> [Task description]: Copy out every line of the entries below verbatim, keeping each line break where it falls.

** Opening Data listing block **

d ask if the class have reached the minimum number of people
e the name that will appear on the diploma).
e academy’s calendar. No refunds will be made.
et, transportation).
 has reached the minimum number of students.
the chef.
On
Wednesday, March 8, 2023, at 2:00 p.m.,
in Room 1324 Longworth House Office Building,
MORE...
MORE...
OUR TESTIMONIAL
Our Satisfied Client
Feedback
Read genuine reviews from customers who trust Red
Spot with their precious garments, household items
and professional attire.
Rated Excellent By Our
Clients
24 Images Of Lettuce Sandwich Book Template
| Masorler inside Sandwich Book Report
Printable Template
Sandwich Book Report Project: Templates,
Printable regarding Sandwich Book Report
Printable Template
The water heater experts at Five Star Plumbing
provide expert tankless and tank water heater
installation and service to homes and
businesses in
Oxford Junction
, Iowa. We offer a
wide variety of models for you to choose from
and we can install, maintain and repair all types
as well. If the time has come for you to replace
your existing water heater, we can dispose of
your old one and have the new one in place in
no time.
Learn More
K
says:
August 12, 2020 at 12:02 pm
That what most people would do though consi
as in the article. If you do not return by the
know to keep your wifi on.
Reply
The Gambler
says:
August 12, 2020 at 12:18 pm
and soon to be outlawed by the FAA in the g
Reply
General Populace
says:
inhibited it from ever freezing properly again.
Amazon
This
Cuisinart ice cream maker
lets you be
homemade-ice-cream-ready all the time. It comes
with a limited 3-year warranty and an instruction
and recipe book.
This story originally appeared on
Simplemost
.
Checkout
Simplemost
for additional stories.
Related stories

** Closing Data listing block **

> [Task response]:
d ask if the class have reached the minimum number of people
e the name that will appear on the diploma).
e academy’s calendar. No refunds will be made.
et, transportation).
 has reached the minimum number of students.
the chef.
On
Wednesday, March 8, 2023, at 2:00 p.m.,
in Room 1324 Longworth House Office Building,
MORE...
MORE...
OUR TESTIMONIAL
Our Satisfied Client
Feedback
Read genuine reviews from customers who trust Red
Spot with their precious garments, household items
and professional attire.
Rated Excellent By Our
Clients
24 Images Of Lettuce Sandwich Book Template
| Masorler inside Sandwich Book Report
Printable Template
Sandwich Book Report Project: Templates,
Printable regarding Sandwich Book Report
Printable Template
The water heater experts at Five Star Plumbing
provide expert tankless and tank water heater
installation and service to homes and
businesses in
Oxford Junction
, Iowa. We offer a
wide variety of models for you to choose from
and we can install, maintain and repair all types
as well. If the time has come for you to replace
your existing water heater, we can dispose of
your old one and have the new one in place in
no time.
Learn More
K
says:
August 12, 2020 at 12:02 pm
That what most people would do though consi
as in the article. If you do not return by the
know to keep your wifi on.
Reply
The Gambler
says:
August 12, 2020 at 12:18 pm
and soon to be outlawed by the FAA in the g
Reply
General Populace
says:
inhibited it from ever freezing properly again.
Amazon
This
Cuisinart ice cream maker
lets you be
homemade-ice-cream-ready all the time. It comes
with a limited 3-year warranty and an instruction
and recipe book.
This story originally appeared on
Simplemost
.
Checkout
Simplemost
for additional stories.
Related stories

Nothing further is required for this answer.